30 Minute Tabata - Come ready to work in this interval based heart monitored class with compound moves to challenge your body and your mind. The intensity is turned up and will leave you satisfied.
30 Min Peloton Ride & 30 Minute Tabata - Come ready to work in this interval based heart monitored class with some flexibility - come for only the 30 minutes spin and / or the 30 minute strength work where the compound moves will challenge your body and your mind. The intensity is turned up and will leave you satisfied.
BodyWeightStrength&Stretch - This is neither yoga nor pilates. You can expect to squat, push up, plank, lunge, stretch and down dog your way to an awesome burn. The intensity and speed is turned up and you will yield the musclesculpting benefits.
Straight UP Strength is training for gains in posture, physique, and functional strength. You will lift, carry, hinge, squat, lunge, rotate, pull and press your way to a strong body, solid core and fired-up metabolism using a variety of equipment: Kettle & dumb bells, bars, bands, body weight and TRX will be incorporated to optimize the training effect. You will be coached to the finest detail in technique and pushed ‘out of YOUR comfort zone’, but NOT into the ‘injury zone’. We follow a AMRAP format in 8 minute blocks.
HRM Peloton Ride is heart monitored class. We are not a spin / cycle studio, but we can offer the best in the industry by giving you access to on-demand Peloton rides. Take the lead from the NYC instructors and get a kick butt ride. You pick. You ride. You will not be disappointed. Projected on a "big" screen to get the full effect.
Sport Explosion is based off and athletic training model. It will help improve your movement patterns, build endurance, power, agility, speed and improve your overall fitness level-no matter your specific goals. Heart Rate Monitored Class.

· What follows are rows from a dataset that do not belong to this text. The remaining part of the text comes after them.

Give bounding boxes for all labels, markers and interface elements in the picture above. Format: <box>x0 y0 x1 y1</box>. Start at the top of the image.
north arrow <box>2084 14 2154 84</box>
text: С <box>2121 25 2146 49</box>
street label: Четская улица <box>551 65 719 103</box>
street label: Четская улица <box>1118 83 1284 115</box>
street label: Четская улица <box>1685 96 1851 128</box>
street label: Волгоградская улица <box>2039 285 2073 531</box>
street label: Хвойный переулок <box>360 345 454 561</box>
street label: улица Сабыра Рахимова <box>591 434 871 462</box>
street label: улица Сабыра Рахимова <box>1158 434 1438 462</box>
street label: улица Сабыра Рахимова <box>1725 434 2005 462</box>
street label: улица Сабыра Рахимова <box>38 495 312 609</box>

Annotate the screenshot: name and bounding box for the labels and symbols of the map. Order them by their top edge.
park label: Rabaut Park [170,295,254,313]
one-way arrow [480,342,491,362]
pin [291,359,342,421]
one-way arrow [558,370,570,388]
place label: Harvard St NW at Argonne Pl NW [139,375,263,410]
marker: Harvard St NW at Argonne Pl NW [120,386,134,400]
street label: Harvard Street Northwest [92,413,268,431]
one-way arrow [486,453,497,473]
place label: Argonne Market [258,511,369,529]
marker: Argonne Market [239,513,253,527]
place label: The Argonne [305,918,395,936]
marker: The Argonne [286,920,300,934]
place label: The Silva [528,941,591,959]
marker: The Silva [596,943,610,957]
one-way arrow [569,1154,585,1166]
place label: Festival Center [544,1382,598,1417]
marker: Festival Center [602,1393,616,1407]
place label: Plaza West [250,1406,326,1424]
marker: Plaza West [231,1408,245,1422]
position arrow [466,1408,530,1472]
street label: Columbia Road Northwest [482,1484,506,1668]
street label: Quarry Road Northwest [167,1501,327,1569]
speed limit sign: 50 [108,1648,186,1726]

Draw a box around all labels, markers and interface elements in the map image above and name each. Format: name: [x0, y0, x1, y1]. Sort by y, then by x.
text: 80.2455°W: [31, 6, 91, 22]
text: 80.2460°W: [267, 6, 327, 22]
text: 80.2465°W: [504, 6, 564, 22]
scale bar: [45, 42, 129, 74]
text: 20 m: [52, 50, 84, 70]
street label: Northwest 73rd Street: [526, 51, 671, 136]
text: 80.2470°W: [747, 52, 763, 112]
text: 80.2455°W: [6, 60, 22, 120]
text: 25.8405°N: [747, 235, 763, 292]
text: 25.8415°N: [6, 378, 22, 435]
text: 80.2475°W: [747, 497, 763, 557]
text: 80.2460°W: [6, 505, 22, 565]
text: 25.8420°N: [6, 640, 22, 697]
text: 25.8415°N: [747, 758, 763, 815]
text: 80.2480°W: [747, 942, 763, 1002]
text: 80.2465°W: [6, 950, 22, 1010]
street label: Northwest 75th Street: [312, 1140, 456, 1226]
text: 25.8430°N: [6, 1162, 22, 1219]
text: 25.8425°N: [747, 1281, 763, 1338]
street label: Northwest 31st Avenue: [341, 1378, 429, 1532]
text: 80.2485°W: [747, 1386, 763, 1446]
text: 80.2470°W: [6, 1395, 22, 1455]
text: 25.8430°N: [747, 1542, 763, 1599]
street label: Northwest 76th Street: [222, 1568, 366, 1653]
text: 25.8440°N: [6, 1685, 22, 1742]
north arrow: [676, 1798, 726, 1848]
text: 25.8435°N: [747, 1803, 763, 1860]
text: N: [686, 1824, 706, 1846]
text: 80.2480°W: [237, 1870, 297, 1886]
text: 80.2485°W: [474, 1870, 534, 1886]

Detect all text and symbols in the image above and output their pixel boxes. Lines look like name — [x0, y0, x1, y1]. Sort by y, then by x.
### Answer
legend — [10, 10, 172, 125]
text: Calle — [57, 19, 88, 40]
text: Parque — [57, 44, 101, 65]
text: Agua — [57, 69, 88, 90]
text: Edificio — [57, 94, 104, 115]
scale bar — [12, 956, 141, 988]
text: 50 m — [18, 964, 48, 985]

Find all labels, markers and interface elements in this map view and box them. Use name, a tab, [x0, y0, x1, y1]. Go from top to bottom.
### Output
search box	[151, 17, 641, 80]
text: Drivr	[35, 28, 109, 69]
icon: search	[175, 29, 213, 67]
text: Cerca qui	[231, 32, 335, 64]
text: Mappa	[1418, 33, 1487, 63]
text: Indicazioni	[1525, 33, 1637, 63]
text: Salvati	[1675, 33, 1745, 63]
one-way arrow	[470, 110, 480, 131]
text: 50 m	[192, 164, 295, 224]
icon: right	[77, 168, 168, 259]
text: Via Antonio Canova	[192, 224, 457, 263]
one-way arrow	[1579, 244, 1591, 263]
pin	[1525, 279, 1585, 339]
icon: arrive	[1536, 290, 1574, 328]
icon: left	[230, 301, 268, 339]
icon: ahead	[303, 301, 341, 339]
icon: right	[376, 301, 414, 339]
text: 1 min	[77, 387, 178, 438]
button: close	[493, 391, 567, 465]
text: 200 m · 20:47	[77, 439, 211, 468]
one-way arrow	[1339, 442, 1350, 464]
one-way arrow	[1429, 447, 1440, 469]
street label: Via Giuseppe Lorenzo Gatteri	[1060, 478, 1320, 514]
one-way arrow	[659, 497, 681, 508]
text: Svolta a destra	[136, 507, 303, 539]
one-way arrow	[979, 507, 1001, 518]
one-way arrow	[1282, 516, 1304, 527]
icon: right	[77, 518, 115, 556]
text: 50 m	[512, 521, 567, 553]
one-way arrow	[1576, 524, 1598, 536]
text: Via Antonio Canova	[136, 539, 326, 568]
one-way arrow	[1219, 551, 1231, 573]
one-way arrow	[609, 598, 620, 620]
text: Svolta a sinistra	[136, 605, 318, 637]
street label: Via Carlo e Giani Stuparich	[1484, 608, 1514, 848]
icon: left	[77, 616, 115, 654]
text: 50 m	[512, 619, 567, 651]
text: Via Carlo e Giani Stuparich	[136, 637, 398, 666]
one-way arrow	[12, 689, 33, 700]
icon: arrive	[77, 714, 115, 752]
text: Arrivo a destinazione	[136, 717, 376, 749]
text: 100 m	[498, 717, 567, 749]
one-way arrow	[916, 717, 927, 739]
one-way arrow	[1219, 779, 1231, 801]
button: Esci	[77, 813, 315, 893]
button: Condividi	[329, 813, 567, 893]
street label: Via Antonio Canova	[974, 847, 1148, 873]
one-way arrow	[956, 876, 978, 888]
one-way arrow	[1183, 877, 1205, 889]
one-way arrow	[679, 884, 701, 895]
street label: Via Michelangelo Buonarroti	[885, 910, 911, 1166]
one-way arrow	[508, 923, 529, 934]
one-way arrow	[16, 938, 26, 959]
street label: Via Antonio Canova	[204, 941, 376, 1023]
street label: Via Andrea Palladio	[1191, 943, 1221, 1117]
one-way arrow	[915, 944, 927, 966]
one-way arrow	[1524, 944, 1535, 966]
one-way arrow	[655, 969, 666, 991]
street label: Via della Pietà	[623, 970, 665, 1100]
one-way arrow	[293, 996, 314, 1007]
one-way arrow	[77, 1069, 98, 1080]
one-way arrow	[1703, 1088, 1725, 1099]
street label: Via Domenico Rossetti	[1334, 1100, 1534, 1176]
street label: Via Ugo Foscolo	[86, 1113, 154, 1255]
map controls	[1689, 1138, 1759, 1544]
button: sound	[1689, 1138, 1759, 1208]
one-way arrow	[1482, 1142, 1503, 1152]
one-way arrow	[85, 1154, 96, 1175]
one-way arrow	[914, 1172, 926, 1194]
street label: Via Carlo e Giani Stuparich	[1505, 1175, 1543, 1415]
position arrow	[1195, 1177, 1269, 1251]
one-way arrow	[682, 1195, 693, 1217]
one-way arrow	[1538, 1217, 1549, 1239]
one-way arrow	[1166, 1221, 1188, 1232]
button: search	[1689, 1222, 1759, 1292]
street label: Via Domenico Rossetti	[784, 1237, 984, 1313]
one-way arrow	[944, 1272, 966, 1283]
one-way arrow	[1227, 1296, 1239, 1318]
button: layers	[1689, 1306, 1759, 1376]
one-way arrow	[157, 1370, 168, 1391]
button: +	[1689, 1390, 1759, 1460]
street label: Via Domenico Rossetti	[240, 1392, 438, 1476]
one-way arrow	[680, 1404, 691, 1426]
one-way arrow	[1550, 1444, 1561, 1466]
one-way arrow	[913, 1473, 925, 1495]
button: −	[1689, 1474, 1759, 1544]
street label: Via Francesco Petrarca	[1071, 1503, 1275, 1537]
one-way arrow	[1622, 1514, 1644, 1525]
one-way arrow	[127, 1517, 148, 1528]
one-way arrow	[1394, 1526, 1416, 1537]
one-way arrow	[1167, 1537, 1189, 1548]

- Cardio warm-up, Interval drills using different modalities, core work, cool down.
Scorched 60 is a bootcamp-style class that is designed to push you outside of your comfort zone. This class incorporates drills designed to enhance agility, speed, power, strength, and quickness. Check lazy at the door when you step into this workout. Scorched 60 will work you head to toe. Heart Rate Monitored Class.
- Dynamic warm-up, main workout with MAX internals with strength exercises and drills for core upper and lower body. Class concludes with cool-down.
Machine Cardio & Strength - Machine Cardio with strength training. After each 10 minute cardio segment experience HIIT strength training in this heart monitored class and will leave you satisfied.
- Strength training via a variety of methods -- bodyweight, kettlebells, dumb bell, three 10 minutes of cardio segments via spin bikes, rowers, stairmill, jacob's ladder, treadmill, outdoor running or even stair climbing.
Full Body Fusion [FBF] is strength and isometric training executed with precision to tone, tighten, flex and strengthen the whole body -- shoulders, triceps, biceps, abs, lower back, glutes and hips. It is a full body mashup using a variety tools ranging from: kettlebell, dumbbell, Body Bar, exercise ball and resistance bands.
- Dynamic warm up, 40-minutes of timer/interval driven workout with 8 strength moves. No drills. No plyo.
15 Cardio - FBF - 15 Cardio follows the same Full Body Fusion class format with added choice machine cardio before and after the strength portions.
75-Min MAX is interval Based, Cardio & Strength, Heart Rate Monitored class that cycles between rowing machine and spin bike segments and bootcamp drills. It is a heart pumping and challenging FUN.
- Cardio machine warm-up, 7 drills, cardio machine intervals, drills, cardio machine intervals, 7 drills, cool down.
TRX™ Cardio Fusion delivers on the coined term "all core all the time" where your body is the weight and the machine. This class is excellent for those who want to build strength and tone their bodies using their own body-weight while also building endurance. This class strikes a perfect balance for the novice and more experienced because you go at your own pace/level.
- Active warm-up via cardio drills and dynamic stretching - TRX upper & lower body - Cardio/Plyo (3 - 4 rounds each) - stretch /cool-down.